Thou Wast Mild and Lovely: recensione in anteprima
Torino Film Festival 2014: sensuale e seducente, naïve e malizioso. Il secondo lungometraggio di Josephine Decker, giovane regista celebrata nella sezione Onde, è l’incontro tra il Mumblecore e il cinema di Malick. Leggi la recensione di Thou Wast Mild and Lovely.
C’è qualcosa di seducente e malizioso in Thou Wast Mild and Lovely, opera seconda di Josephine Decker, regista indie di Brooklyn super-chiacchierata all’ultima Berlinale. In quell’occasione aveva presentato i suoi primi due lunghi, Butter on the Latch e questo Thou Wast Mild and Lovely.
Proprio a Berlino si era sparsa la voce della nascita di un nuovo talento, e la Decker è diventata una delle sensation di questo 2014 festivaliero. Molti critici hanno iniziato a portarla su un palmo di una mano, convinti di aver davvero trovato una voce così nuova che vale la pena essere sostenuta.
Nel suo cinema di base c’è uno stile molto riconoscibile all’interno di certo cinema indie americano super low budget, con alcuni rimandi al Mumblecore (le interazioni naturali tra i personaggi e i dialoghi improvvisati). Ma la Decker punta più in alto, mescolando questo stile da SXSW con riferimenti più alti: come se in Butter on the Latch il Mumblecore incontrasse Lynch, per dire.
In Thou Wast Mild and Lovely il riferimento che salta all’occhio è invece il cinema di Malick. Descritta così, la Decker potrebbe anche passare per l’ennesima giovane regista americana un po’ pretenziosa e in fondo molto naïve. Non mi stupirei se qualcuno l’avesse già pensato. Però bisogna anche ammettere che Thou Wast Mild and Lovely è anche un passo avanti rispetto al debutto, che comunque ha i suoi motivi di interesse.
Siamo in una fattoria del Kentucky. Akin ha lasciato a casa moglie e figlio, si è tolto la fede dal dito ed è alla ricerca di un lavoro per l’estate. Lo accolgono Jeremiah, dal temperamento dominante, e la figlia Sarah, ragazza sensuale e perversa. Tra i tre s’instaura un meccanismo di reciproco studio, di osservazione, e tra Akin e Sarah scatta anche la passione. L’arrivo della moglie dell’uomo trasformerà un gioco fino a quel momento innocente in un incubo dai contorni inattesi.
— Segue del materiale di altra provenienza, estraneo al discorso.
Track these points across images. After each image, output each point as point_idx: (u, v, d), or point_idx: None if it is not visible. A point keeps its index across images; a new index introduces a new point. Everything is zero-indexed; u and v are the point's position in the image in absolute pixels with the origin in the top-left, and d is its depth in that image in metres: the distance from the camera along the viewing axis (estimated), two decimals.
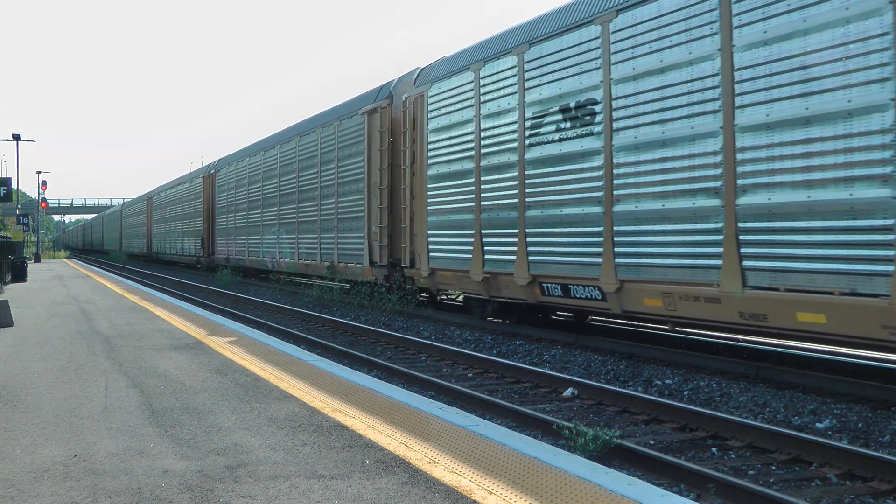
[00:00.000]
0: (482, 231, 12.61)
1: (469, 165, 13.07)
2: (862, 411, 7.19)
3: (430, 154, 14.25)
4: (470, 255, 12.94)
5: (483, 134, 12.68)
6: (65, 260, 63.82)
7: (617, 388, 8.02)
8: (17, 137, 48.40)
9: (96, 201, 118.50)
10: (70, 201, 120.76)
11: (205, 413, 5.50)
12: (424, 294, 17.25)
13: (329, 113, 20.65)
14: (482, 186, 12.65)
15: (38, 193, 62.86)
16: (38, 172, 72.01)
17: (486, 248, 12.51)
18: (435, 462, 4.25)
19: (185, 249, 37.67)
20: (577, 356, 10.48)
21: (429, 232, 14.29)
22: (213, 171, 33.32)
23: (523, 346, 11.55)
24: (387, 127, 16.73)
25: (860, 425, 6.79)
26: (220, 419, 5.30)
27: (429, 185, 14.34)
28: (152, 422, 5.26)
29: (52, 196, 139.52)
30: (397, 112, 16.42)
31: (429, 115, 14.36)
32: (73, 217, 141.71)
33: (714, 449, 6.32)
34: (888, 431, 6.57)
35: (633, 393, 7.80)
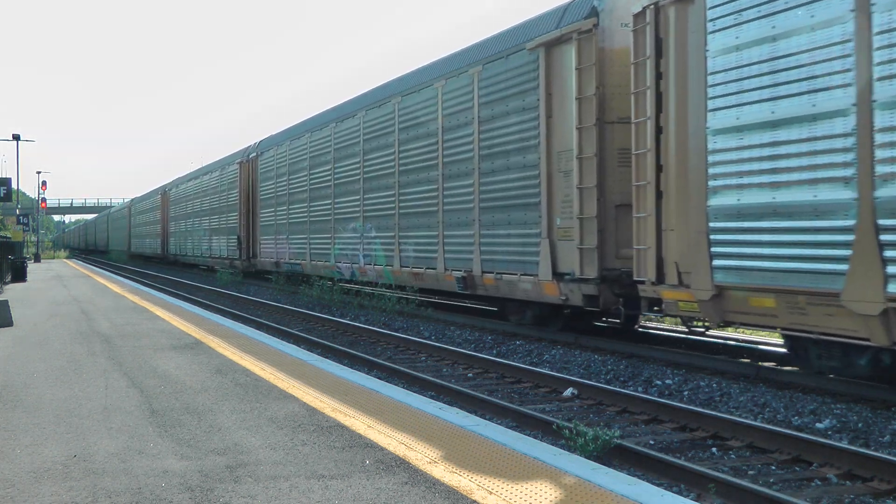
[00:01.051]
0: (878, 221, 6.81)
1: (838, 101, 7.21)
2: (862, 411, 7.19)
3: (715, 93, 8.48)
4: (841, 266, 7.13)
5: None
6: (65, 260, 63.82)
7: (617, 388, 8.02)
8: (17, 137, 48.42)
9: (96, 201, 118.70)
10: (70, 201, 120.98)
11: (205, 413, 5.50)
12: (613, 318, 12.42)
13: (458, 57, 14.55)
14: (880, 137, 6.82)
15: (38, 193, 62.89)
16: (38, 172, 72.24)
17: (888, 250, 6.76)
18: (435, 462, 4.25)
19: (215, 250, 31.44)
20: (577, 356, 10.48)
21: (712, 224, 8.51)
22: (253, 155, 27.00)
23: (523, 346, 11.54)
24: (591, 62, 10.75)
25: (860, 425, 6.79)
26: (220, 419, 5.30)
27: (713, 146, 8.49)
28: (152, 422, 5.26)
29: (52, 196, 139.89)
30: (610, 38, 10.85)
31: (711, 27, 8.53)
32: (73, 217, 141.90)
33: (714, 449, 6.32)
34: (888, 431, 6.57)
35: (633, 393, 7.81)
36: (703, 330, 10.32)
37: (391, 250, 16.42)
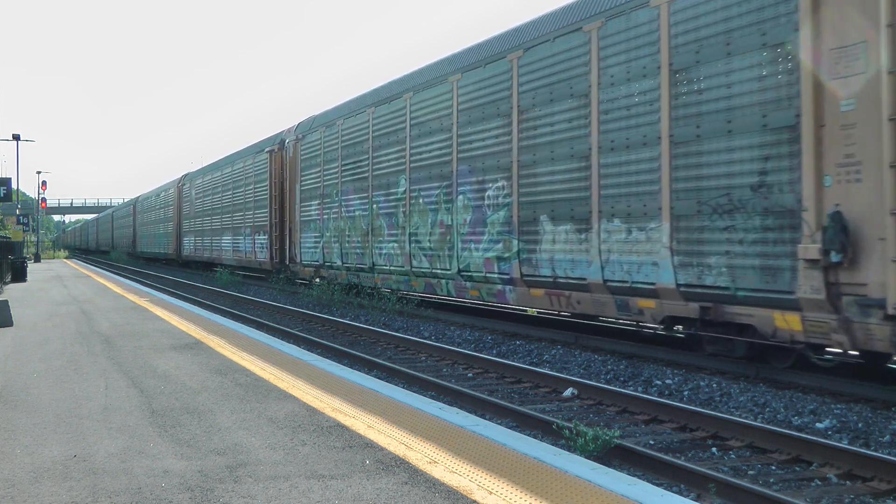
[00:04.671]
0: None
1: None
2: (862, 411, 7.19)
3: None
4: None
5: None
6: (64, 260, 63.78)
7: (617, 388, 8.02)
8: (17, 137, 48.39)
9: (96, 201, 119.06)
10: (70, 201, 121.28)
11: (205, 413, 5.50)
12: None
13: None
14: None
15: (38, 193, 62.82)
16: (38, 172, 71.91)
17: None
18: (435, 462, 4.25)
19: (472, 258, 13.19)
20: (577, 356, 10.48)
21: None
22: None
23: (523, 346, 11.54)
24: None
25: (860, 425, 6.79)
26: (219, 419, 5.30)
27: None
28: (152, 422, 5.26)
29: (52, 196, 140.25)
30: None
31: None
32: (73, 217, 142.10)
33: (714, 449, 6.32)
34: (888, 431, 6.57)
35: (633, 393, 7.80)
36: None
37: None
La differenza più sostanziale rispetto a Butter on the Latch è un plot che, restando pur sempre molto esile, sale più in superficie. E il risultato ne guadagna: resta in qualche modo sperimentale, nel senso più giocoso del termine, ma c’è un filo sottile di trama che a livello drammaturgico almeno mantiene l’interesse costante.
Non solo: nel film ci sono momenti in cui l’atmosfera è pregna di un misto di morbosità e paranoia. L’isolazione che Akin (interpretato da Joe Swanberg, non a caso esponente del Mumblecore che fu) in qualche modo si autoimpone e in cui resta imprigionato, è descritto in modo molto carnale: il sesso, fortunatamente, non manca. Allo stesso tempo il pubblico riesce a capire in che modo il ragazzo possa vivere a livello mentale questo triangolo, ed è una sensazione che mette un po’ a disagio.
Poi c’è la misteriosa Sarah, che anche grazie alla presenza e all’interpretazione di Sophie Traub è un personaggio che sin dalla prima scena cattura lo sguardo. È grazie a lei se vengono fuori gli impulsi di Akin, ed è grazie a lei se la Decker riesce a creare una tensione erotica costantemente in bilico fra innocenza e perversione: si veda la scena della rana, ad esempio…
Senza contare poi tutta la parte finale, che segna un bello scarto rispetto a tutto quello che s’è visto prima. E da horror “esistenziale” si passa alla violenza, senza troppi sconti e con qualche inattesa splatterata. Si resta pure un po’ a bocca aperta e non si sa come reagire (una proiezione collettiva potrebbe anche scatenare la risata, per dire). Certo che fascino e coraggio alla Decker non mancano.
Voto di Gabriele: 7
Thou Wast Mild and Lovely (USA 2014, drammatico 94′) di Josephine Decker; con Joe Swanberg, Sophie Traub, Robert Longstreet, Kristin Slaysman.